The inner bark consists of mentor elements, parenchyma cells and thick-walled cells. The mentor elements have the function of transporting liquids and nutrients. . Thick wall cells function as a supporting tissue, are observed in layers like the xylem rings, and are differentiated into bast fibers and scleroids by shape.

  Bark tissue is roughly divided into fine substances including fibers, cork cells, and parenchyma cells. Bark fibers are chemically similar to xylem fibers and are composed of cellulose, hemicellulose and lignin. A fine substance containing cork cells and parenchyma contains a large amount of extracted components, and the cork cell walls are rich in suberins and the fine substance fraction is rich in polyphenols. Thus, the bark, unlike the xylem, contains many useful soluble components, the amount of which reaches 20 to 40% of the dry mass, and the fiber fraction has fibers similar to the xylem. Has excellent properties. However, bark is not used in timber applications and can be returned to the soil as a fertilizer in the plantation along with branches and roots when pulping in the papermaking process to reduce pulp quality even if mixed slightly. They are peeled and incinerated at lumber mills or chip mills and are not effectively used as woody biomass.

At present, pine, acacia, eucalyptus, etc. are planted as pulp materials for papermaking. Among them, there are more than 500 types of eucalyptus, fast growing, short logging period of 7 to 10 years and growing in dry areas, so it is widely planted all over the world not only for papermaking but also for greening purposes.
On the other hand, effective use of biomass has attracted attention from the viewpoint of preventing global warming in order to reduce CO2 emissions derived from fossil fuels. However, in recent years, the production of bioethanol from food-based biomass such as corn has caused an increase in food prices and has caused serious problems such as food shortages in developing countries. Therefore, production of bioethanol from woody biomass that does not compete with food, that is, lignocellulose, has attracted attention.
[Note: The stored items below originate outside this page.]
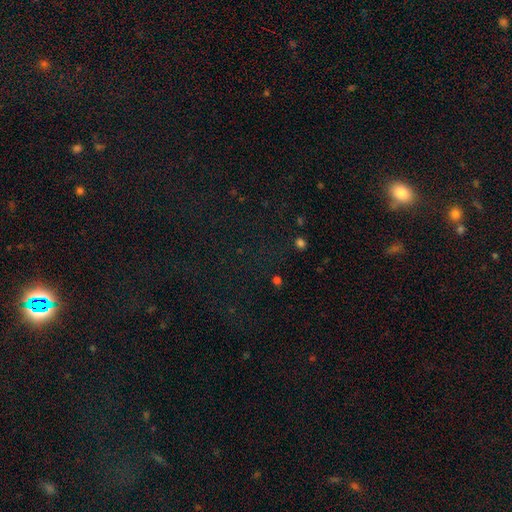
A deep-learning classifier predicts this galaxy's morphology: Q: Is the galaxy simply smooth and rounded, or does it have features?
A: star or artifact — 68%.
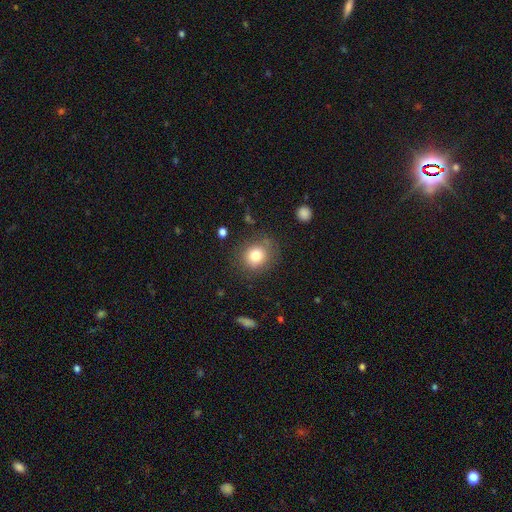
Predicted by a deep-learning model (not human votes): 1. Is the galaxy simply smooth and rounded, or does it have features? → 80% smooth, 11% star or artifact, 10% featured or disk.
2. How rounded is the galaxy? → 82% round, 17% in between, 1% cigar-shaped.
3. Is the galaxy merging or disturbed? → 77% none, 15% minor disturbance, 6% major disturbance, 2% merger.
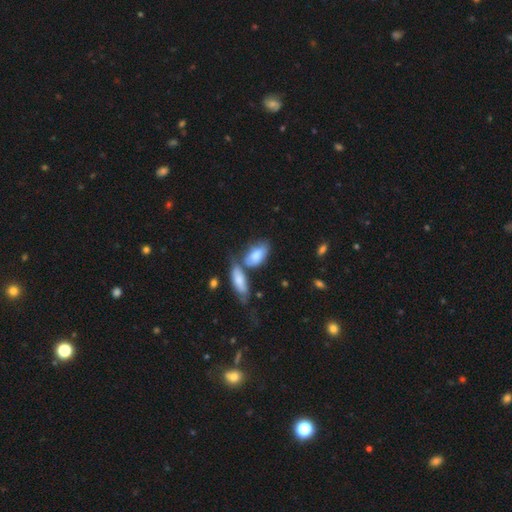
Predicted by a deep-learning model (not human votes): A smooth galaxy with no disk features (75%) that is in between round and cigar-shaped (89%). Merging: none (40%).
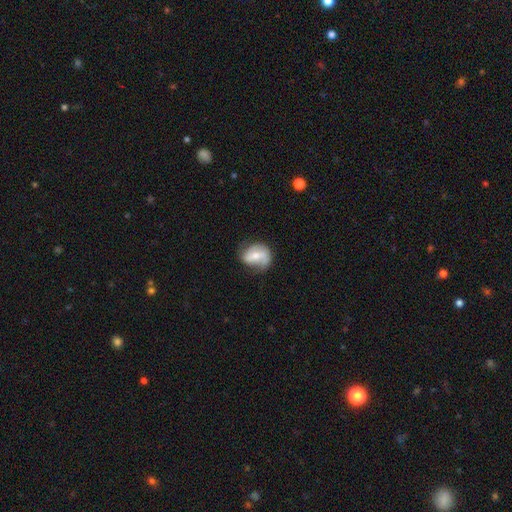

When using lignocellulose, saccharification that decomposes cellulose into monosaccharides such as glucose is an important step.
At present, three basic methods for producing monosaccharides from lignocellulose are well known: acid hydrolysis, hydrolysis with supercritical water, and enzymatic saccharification.
As the acid hydrolysis method, a dilute acid method and a concentrated acid method have been proposed depending on the acid concentration (Patent Document 1, Patent Document 2). In the dilute acid method, both the temperature and the pressure are high, and the device is corroded by the added acid. Furthermore, there is a problem that it is difficult to separate the produced saccharide and acid and there is no economically effective acid recovery method. Moreover, since the concentrated acid method has a relatively low temperature and pressure, an inexpensive reactor material can be used, and the yield of glucose is high. However, there is a problem that a large amount of waste acid is generated because there is no economically effective method for separating and recovering acid from saccharides produced in the same manner as the diluted acid method.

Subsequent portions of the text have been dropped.